Nous avons affaire à des individus qui expriment, en off, leur indignation en affirmant que «garder un corps dans une morgue sans le rendre à sa famille est complètement scandaleux et inacceptable». Même un terroriste décédé dans le cadre de ses activités terroristes est rendu à sa famille pour un enterrement. Personne n’arrive à expliquer pourquoi cette situation perdure. Ce que je constate, c’est que chaque fois que j’interviens, et je le fais de manière persistante en sollicitant toutes les portes et fenêtres possibles, personne ne semble en mesure de changer les choses.
Mon objectif est de pousser les responsables à agir en mettant en lumière la situation. Au pire, je les confronterai à leur propre lâcheté en leur rappelant qu’un cadavre est en train de se décomposer dans une morgue. Ce défunt était un musulman, ni ennemi de l’Algérie ni du Maroc, ni délinquant, ni terroriste, ni espion. C’était un fils de famille qui se promenait. J’ai une profonde peine en pensant à ces enfants innocents que j’ai rencontrés, les orphelins attendant leur père sur la plage, qui ne reviendra jamais. Il est de notre devoir à tous de nous mobiliser pour permettre à leur père d’être enterré dignement.
Les coupures d’électricité à Tlemcen vont-elles causer des dommages au corps de Abdelali?
Non, car tous les hôpitaux disposent de processus qui permettent de pallier au délestage électrique. Cela ne nous préoccupe pas, d’autant plus que pour que le corps se dégrade, il faudrait qu’il soit exposé à l’air libre pendant une période très prolongée.
Une autopsie pourrait-elle avoir lieu après récupération du corps?

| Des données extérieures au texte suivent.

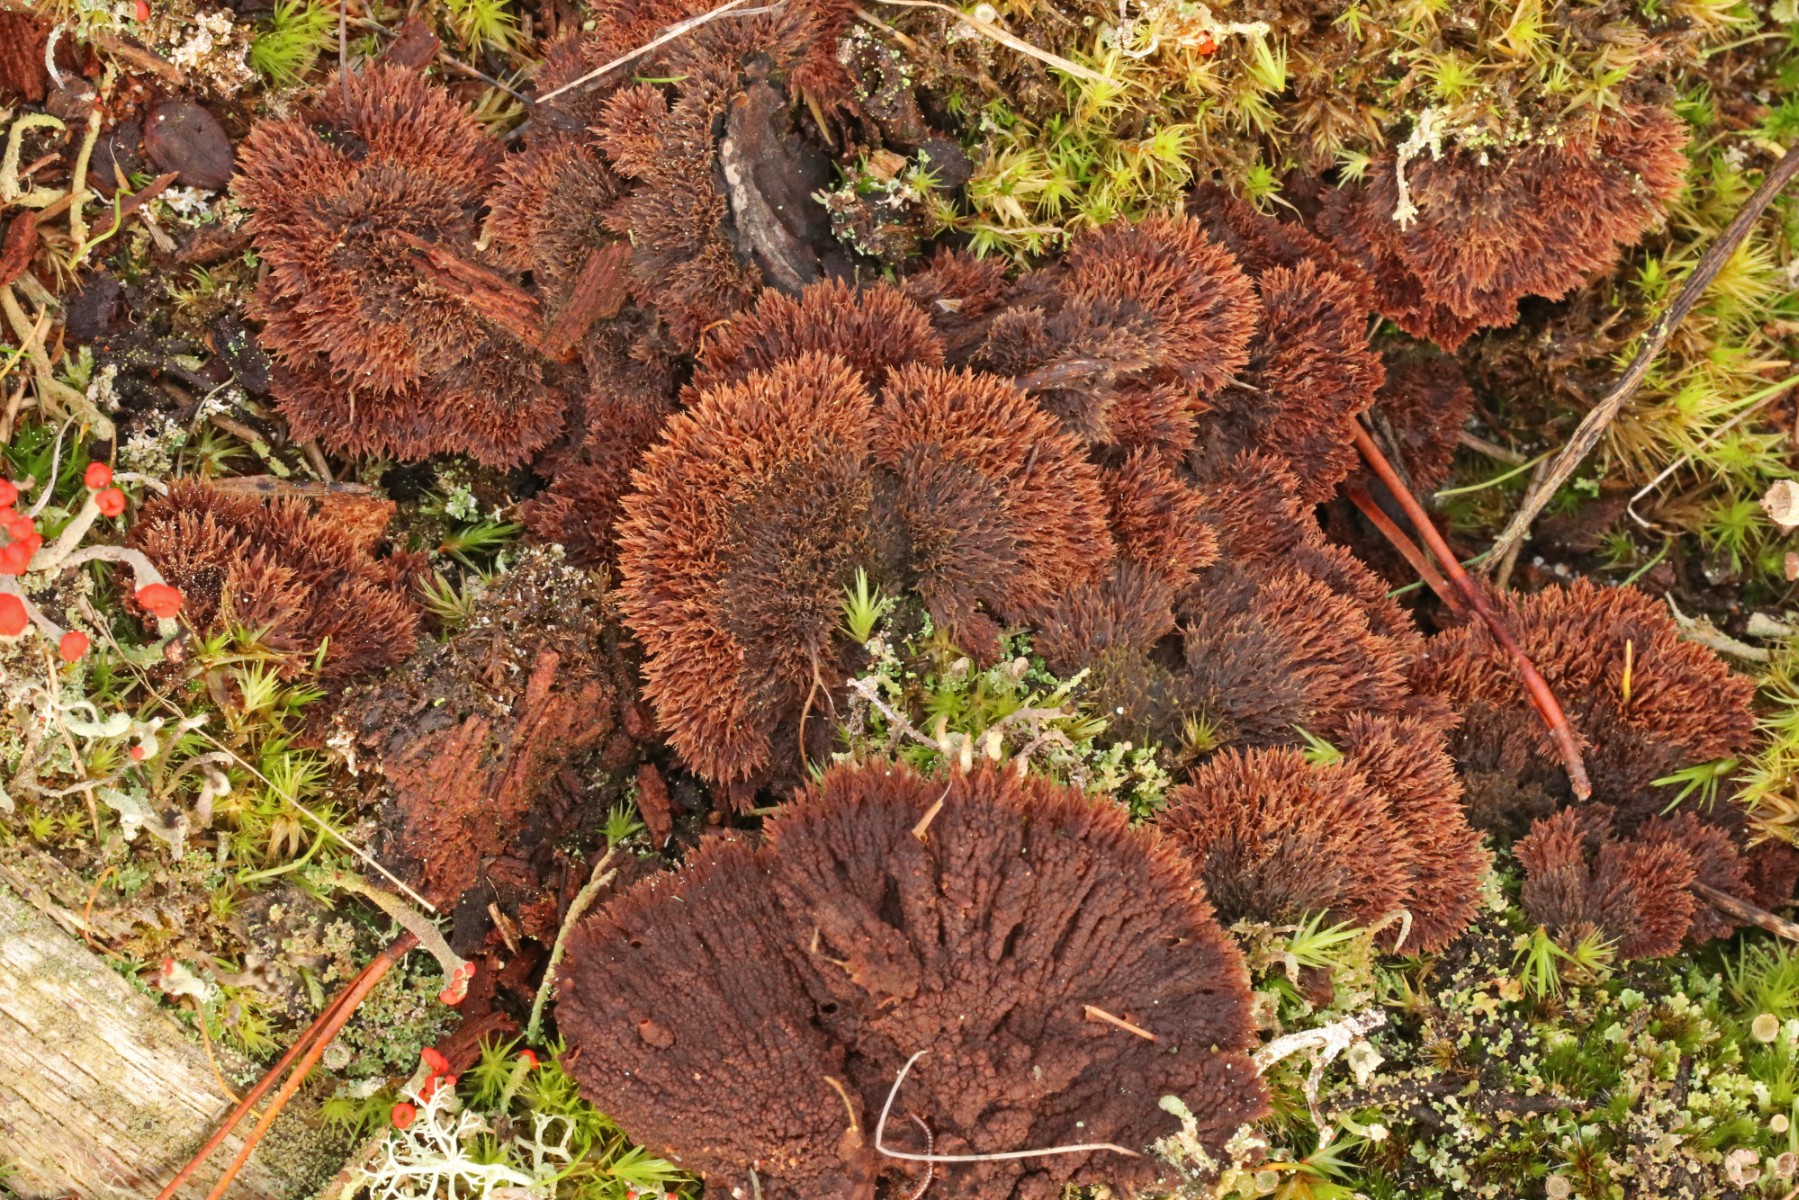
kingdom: Fungi
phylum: Basidiomycota
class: Agaricomycetes
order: Thelephorales
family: Thelephoraceae
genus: Thelephora
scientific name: Thelephora terrestris
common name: fliget frynsesvamp
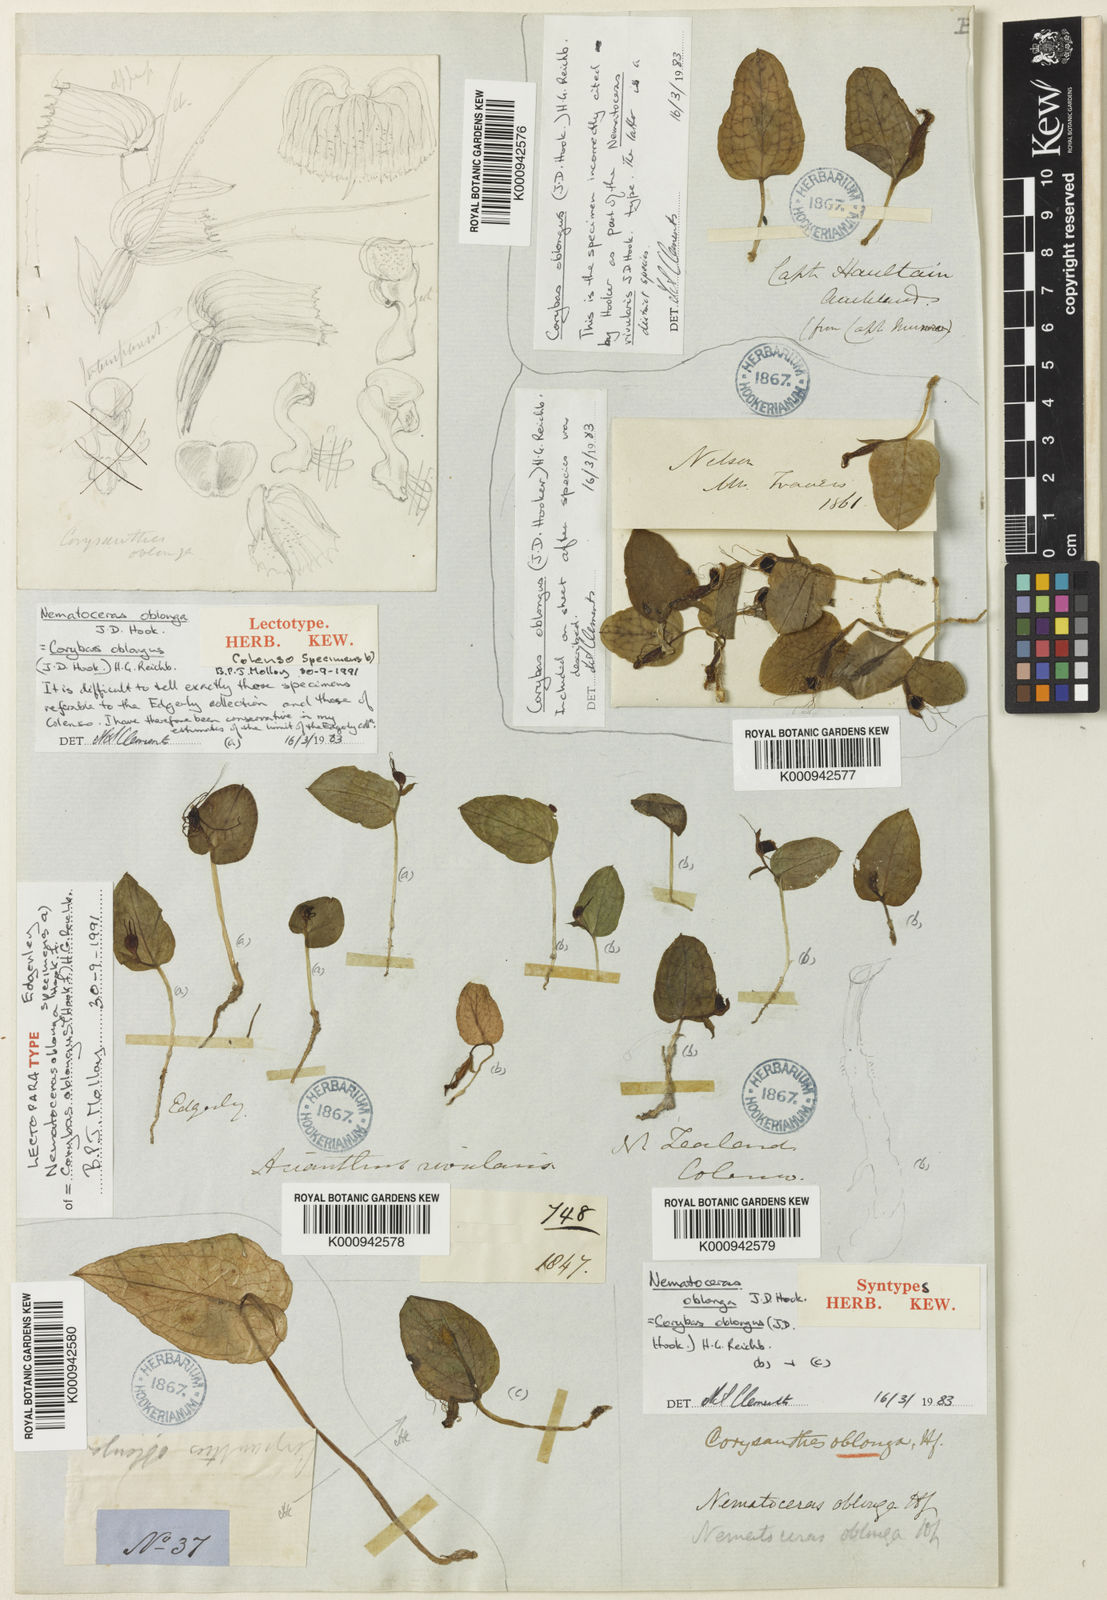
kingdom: Plantae
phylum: Tracheophyta
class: Liliopsida
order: Asparagales
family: Orchidaceae
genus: Corybas
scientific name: Corybas oblongus
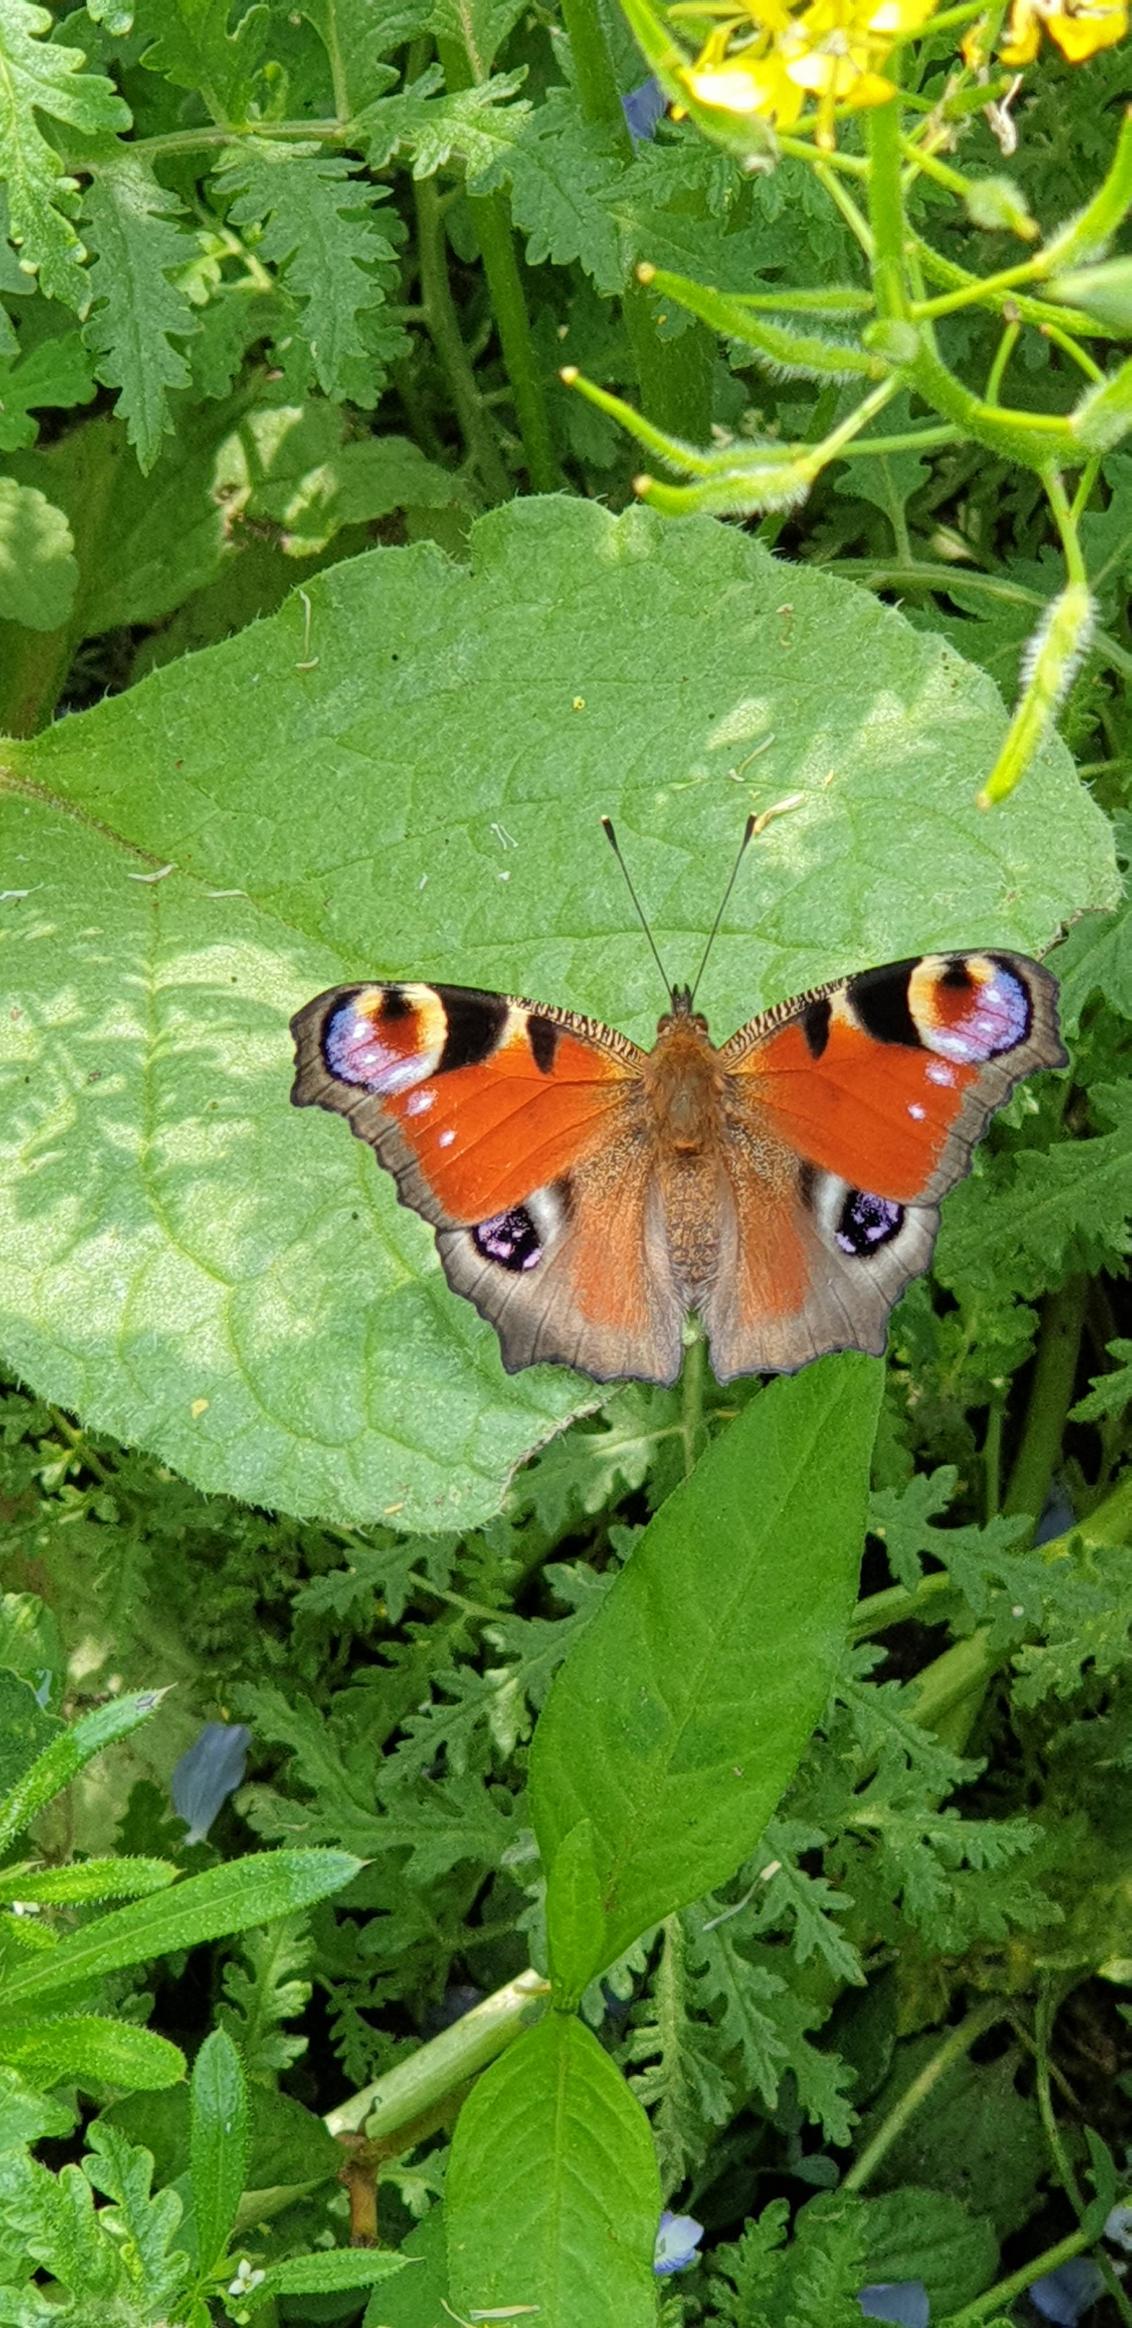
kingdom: Animalia
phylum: Arthropoda
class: Insecta
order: Lepidoptera
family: Nymphalidae
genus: Aglais
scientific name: Aglais io
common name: Dagpåfugleøje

Une autopsie peut être effectuée sans difficulté. Cependant, en y réfléchissant, celle-ci ne révélerait que des informations déjà connues, étant donné que les faits ont été plus ou moins reconnus par le ministère de la Défense. Nous savons qui est décédé, comment il est décédé, mais nous ne connaissons peut-être pas les raisons de son décès ni l’identité du tireur. L’autopsie ne permettra pas de résoudre ces deux dernières questions.
Qu’allez-vous désormais entreprendre pour rapatrier la dépouille de Abdelali?
Nous mobiliserons tous les moyens à notre disposition pour parvenir à la restitution du corps de Abdelali. Nous sommes conscients que cette entreprise ne peut être couronnée de succès en agissant isolément, et notre plus grand défi réside dans la menace constante de l’oubli.
Mon objectif le plus ardent est de prévenir que ce dossier ne glisse dans l’oubli, resurgissant brièvement en août prochain à l’occasion de l’anniversaire de sa disparition. La bataille la plus cruciale que nous menons actuellement est celle contre l’oubli, et je m’efforce de veiller à ce que ce dossier ne soit pas simplement «mis de côté», pour employer un jeu de mots qui, bien que malencontreux, capture l’essence de la situation, avant que Abdelali Mchiouer ne puisse enfin reposer en paix. Notre combat se poursuivra sans relâche pour honorer sa mémoire et obtenir justice.